Ihnen widerspricht im Übrigen auch ein Bericht der Kommission für individuelle Freiheiten und Gleichberechtigung, den sowohl die Ennahda-Bewegung als auch die mit ihr assoziierten religiösen Eliten nicht anerkennen. Der Bericht beleuchtet die gesellschaftliche Grundlage der Erbschaftsfrage und ihren Zusammenhang mit den Verhaltensweisen der Aufteilung von Vermögen innerhalb der Familie. Er kommt zu dem Schluss, dass sich diese Verhaltensweisen genauso verändert hätten wie die wirtschaftlichen und gesellschaftlichen Bedingungen in Tunesien im Allgemeinen. Insbesondere hätten der Eintritt der Frau in den Arbeitsmarkt und ihre Leistungen in den Bildungseinrichtungen den sozialen Wandel maßgeblich angetrieben: „Der Eintritt der Frau in den Arbeitsmarkt hat die traditionelle, auf der Trennung der Geschlechter nach Berufen und Rollen beruhende Landschaft erschüttert. Er hat zudem einen Wandel in den von Geschlecht und Alter bestimmten Machtbeziehungen bewirkt, sodass der Ehemann/Vater nicht länger als einziger Verantwortlicher für die Operationen des Familienbetriebs und das Management seiner wirtschaftlichen Ressourcen angesehen wird.
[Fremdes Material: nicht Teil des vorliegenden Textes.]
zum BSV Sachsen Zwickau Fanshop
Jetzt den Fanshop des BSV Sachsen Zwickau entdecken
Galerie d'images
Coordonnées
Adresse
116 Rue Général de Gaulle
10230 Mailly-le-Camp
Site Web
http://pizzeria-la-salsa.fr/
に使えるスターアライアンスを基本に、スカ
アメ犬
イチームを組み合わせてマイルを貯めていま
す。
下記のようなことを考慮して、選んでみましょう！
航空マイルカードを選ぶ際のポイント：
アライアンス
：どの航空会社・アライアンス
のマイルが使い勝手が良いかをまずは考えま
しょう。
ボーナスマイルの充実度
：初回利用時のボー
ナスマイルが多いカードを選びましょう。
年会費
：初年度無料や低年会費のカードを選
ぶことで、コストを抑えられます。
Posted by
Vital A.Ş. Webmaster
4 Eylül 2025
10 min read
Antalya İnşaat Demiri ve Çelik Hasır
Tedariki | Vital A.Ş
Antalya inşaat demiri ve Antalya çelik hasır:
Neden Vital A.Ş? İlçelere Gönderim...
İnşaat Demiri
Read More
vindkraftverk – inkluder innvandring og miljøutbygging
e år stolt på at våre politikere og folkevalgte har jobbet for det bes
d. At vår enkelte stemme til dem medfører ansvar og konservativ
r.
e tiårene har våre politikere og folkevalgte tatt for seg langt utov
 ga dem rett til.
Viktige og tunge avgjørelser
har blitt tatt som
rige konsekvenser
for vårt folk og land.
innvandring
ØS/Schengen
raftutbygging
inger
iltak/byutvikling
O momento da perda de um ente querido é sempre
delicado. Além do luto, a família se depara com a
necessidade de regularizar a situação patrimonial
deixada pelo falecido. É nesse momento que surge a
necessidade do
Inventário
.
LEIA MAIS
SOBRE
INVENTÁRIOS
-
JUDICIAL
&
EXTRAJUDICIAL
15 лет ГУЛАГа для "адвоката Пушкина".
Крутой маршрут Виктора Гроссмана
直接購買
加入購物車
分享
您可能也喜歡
Seine alleinige Autorität wurde durch eine Aufteilung familiärer Verantwortungen und Entscheidungen ersetzt“.6 Im Bericht heißt es weiter, dass sich mit der Verbreitung von Bildung und dem Rückgang der Analphabetenrate auch das Modell der Kernfamilie durchgesetzt habe, „was wiederum einen historischen Prozess vorantrieb, in dessen Rahmen sich der Wunsch nach Eigenständigkeit beziehungsweise Befreiung von gesellschaftlichen und familiären Zwängen, die die Eigenständigkeit hemmten, herausbildete“.

Dieser gegenwärtigen Realität will sich die konservativ-islamische Front widersetzen. Um den täglichen Kampf der Tunesierinnen, das alte patriarchalische System zu Fall zu bringen, zu untergraben und ihre religiös-gesellschaftlichen Vorstellungen durchzusetzen, scheuen sie nicht davor zurück, sich auf ein ideologisches System aus dem Mittelalter zu berufen. Die Gegner der Gleichstellung im Erbe zwischen Frau und Mann setzen auf das Scheitern des Gesetzesentwurfs im Parlament mithilfe der Ennahda-Bewegung und „ihrer konservativen Freunde“ und indem sie durch den Appell an religiöse Empfindungen die Öffentlichkeit für ihre Ideologie mobilisieren.

  • 1. Shukri Mabkhout, Ideengeschichte Tunesiens, März 2018.
  • 2. Amel al-Hilali, „Sie zu wählen ist haram“ Sheikhs in Tunis erheben sich gegen Befürworter der Gleichberechtigung im Erbe. Al-Jazeera Online, 19. Dezember 2018.
  • 3. Fathi Al Qasimi, Drei Bücher in Antwort auf Haddad, Ibn Siraj Verlag, 2014.
  • 4. Sadok Belaïd, Koran und Gesetzgebung: Eine neue Lesart der verordnenden Verse, Tunesien, Centre de Publication Universitaire.
  • 5. Mansour Fahmi, Die Bedingungen für Frauen im Islam, al-Kamel Verlag, 1997.
  • 6. Bericht der Kommission für individuelle Freiheiten und Gleichberechtigung, Juni 2018.